Above. South Hill Park, Berkshire, England. Interior view.
This image was collected at the rate of a pixel every second via the internet
in vertical bands.
It depicts the 21 hours and 20 mins (approx.) leading up to Monday 12th
September at 14.21pm
Catalogue essay for
The Blur of The Otherworldly: Contemporary Art, Technology and the Paranormal
by Jane Marsching
The Spectrascope, 2005
British artist, Susan Collins has worked in electronic media for almost
two decades, creating interdisciplinary projects in a wide range of media
including sound, internet, robotic, video and interactive installation,
often in site specific public locations. Curious about the perceptual
glitches between the real and the artificial, Collins latest piece, The
Spectrascope, is an installation in which we watch an apparent haunting
of a haunted manor house, South Hill Park in Berkshire, England, infamous
for ghost sightings.
An image of an ornate chandelier hanging over a grand balcony is captured
by a digital video camera installed in the manor for the duration of the
exhibition and transmitted to the US via the internet. What we are actually
seeing is an image constructed pixel by pixel; every second one pixel
at a time from top left to bottom right is replaced. The screen, which
is 320 x 240 pixels or 76,800 seconds, shows us just under one day of
pixels in one extended timelapse image of the site.
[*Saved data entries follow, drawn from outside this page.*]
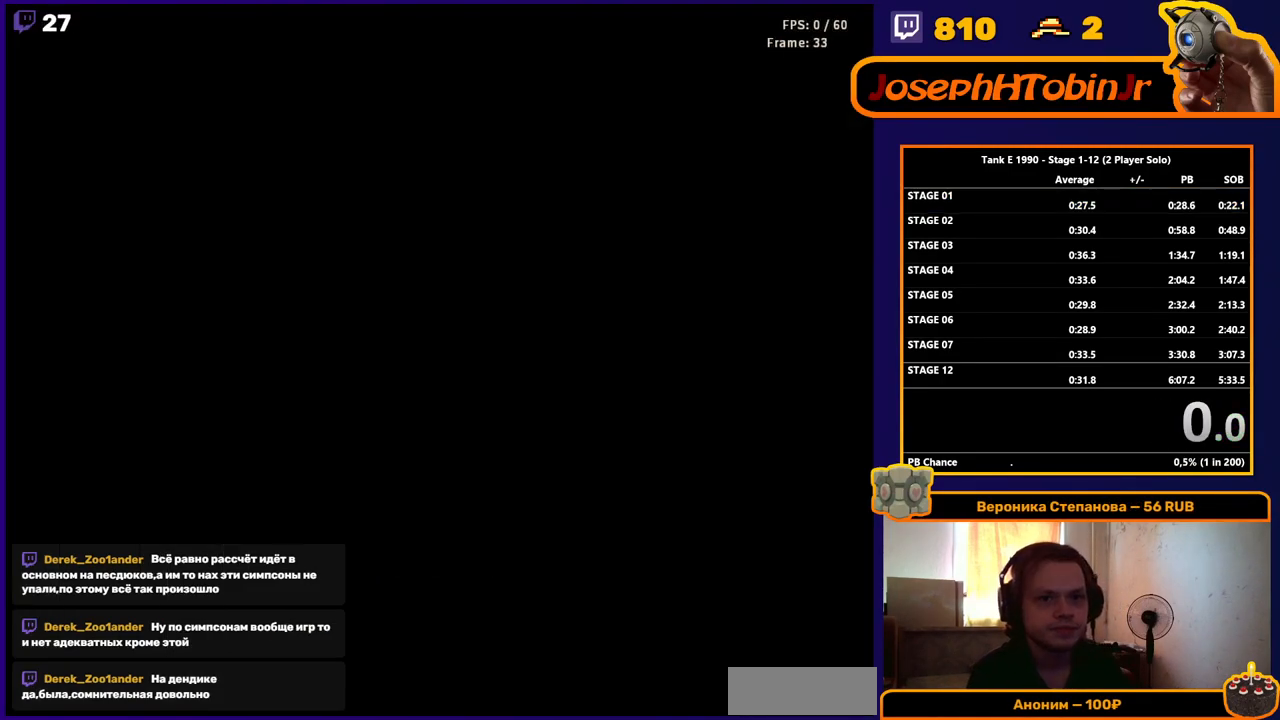
{"buttons": [], "events": []}
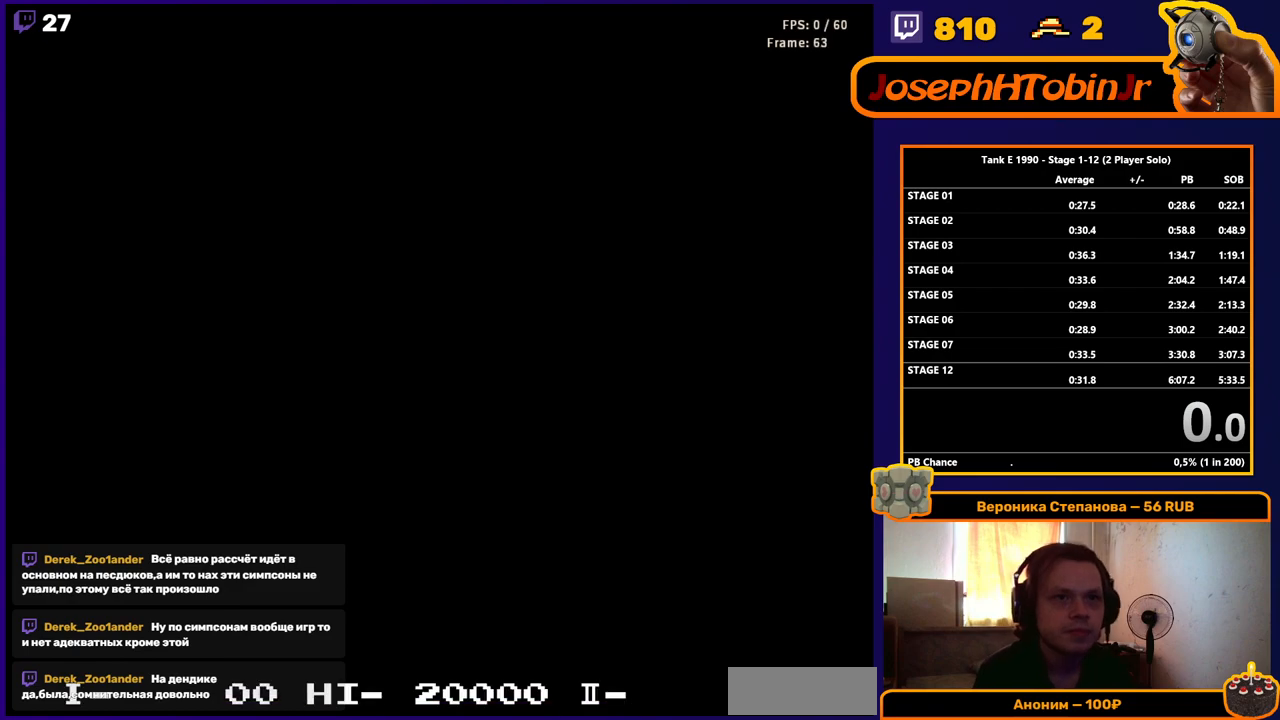
{"buttons": [], "events": [[16, "START", "down"], [150, "START", "up"], [367, "START", "down"], [500, "START", "up"]]}
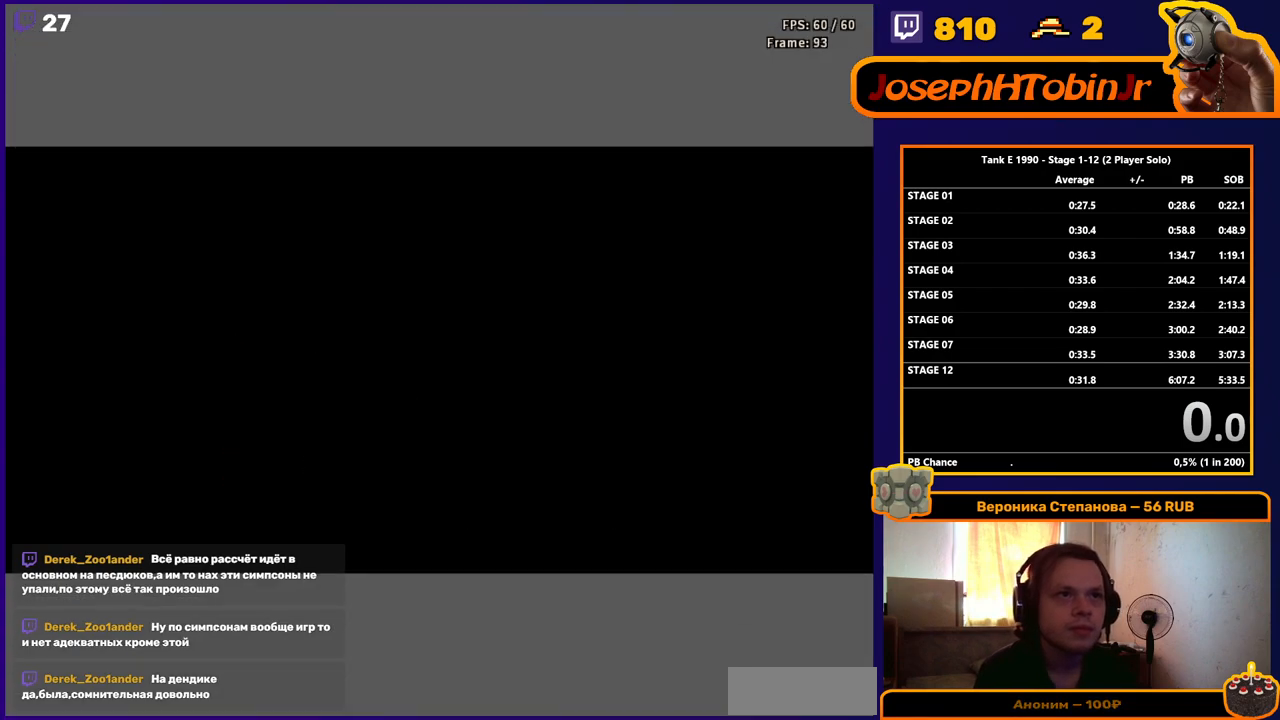
{"buttons": [], "events": [[317, "START", "down"], [467, "START", "up"]]}
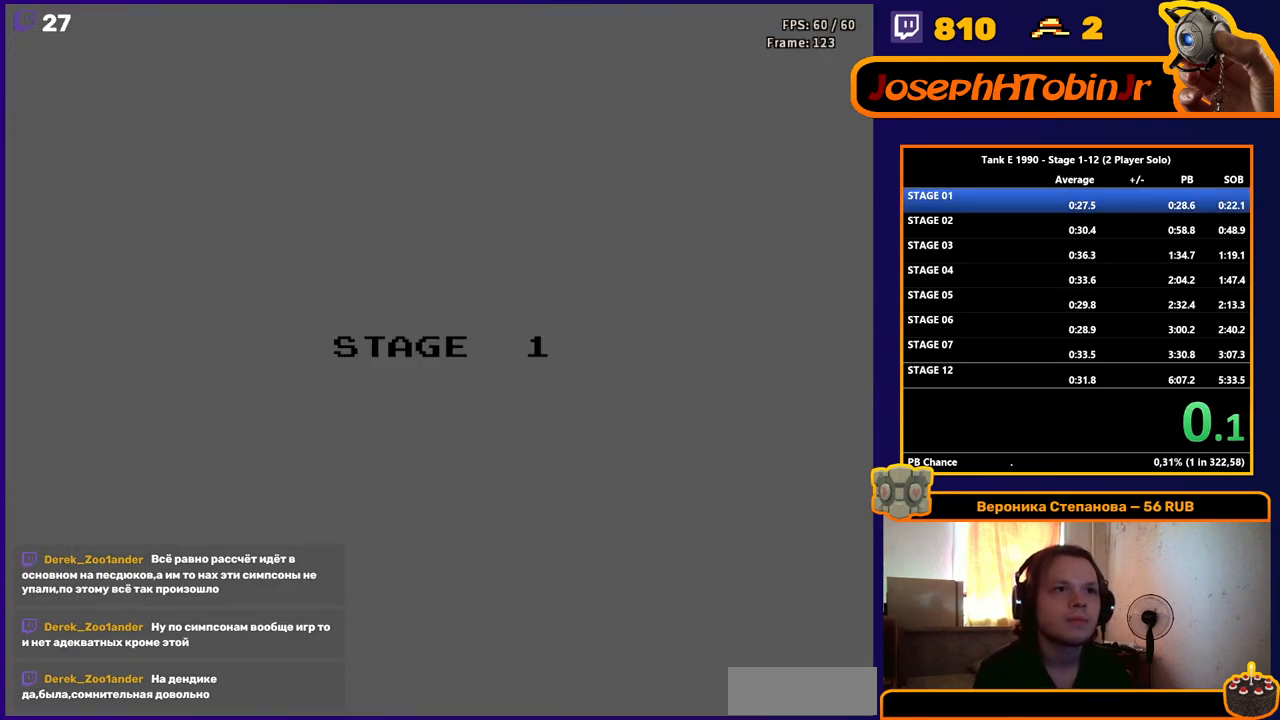
{"buttons": [], "events": []}
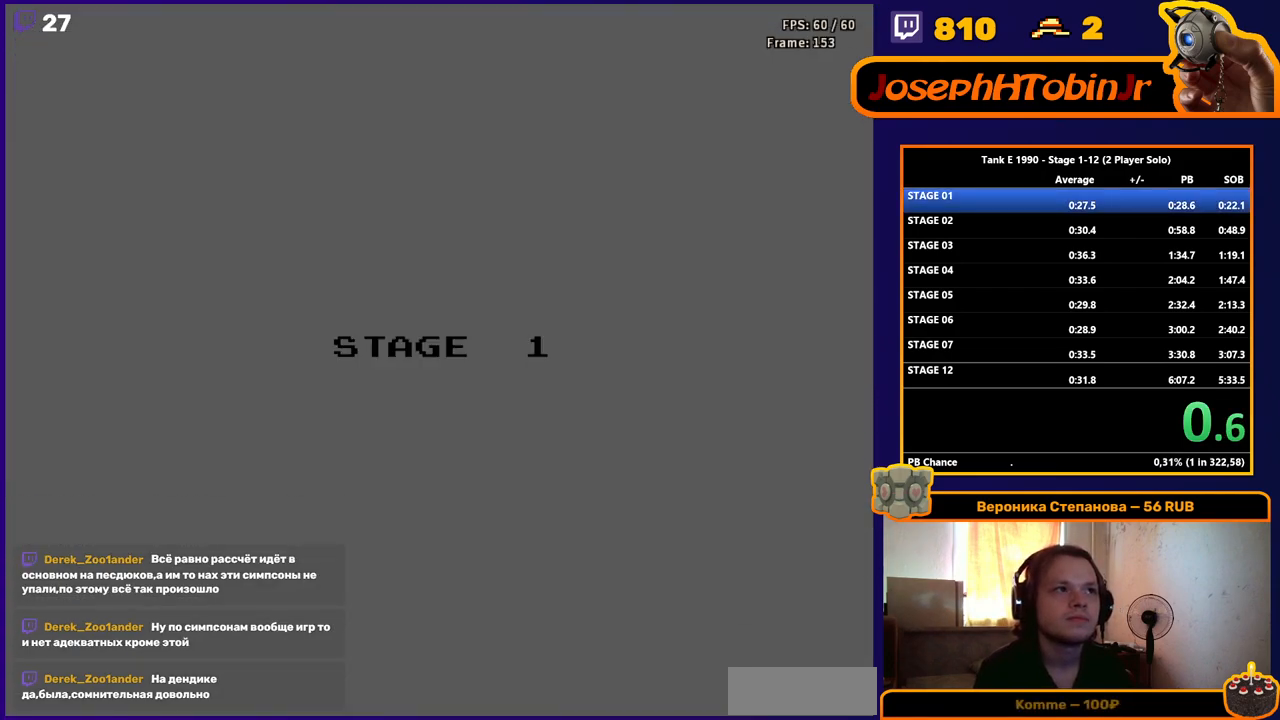
{"buttons": [], "events": []}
The piece echoes parapsychologists’ technological investigations
of haunted sites, but the emphasis on data collection is taken to an absurd
level. Details like people passing in front of the webcam are registered
infinitesimally. The technology itself finds the spirits haunting the
manor in the form of variations in image from the passing of time as people
pass through the space or day turns to night.
What we are left with is an evanescent compiled image of time, redolent
with an uncanny sense of the presence of something, be it ghosts or real
people, in the manor. The image is on the borderline between signal and
noise, an uncomfortable space where our perceptions are heightened as
we seek to determine what is interference and what is real, what is random
and what is intentional, what is a spectre and what is lived.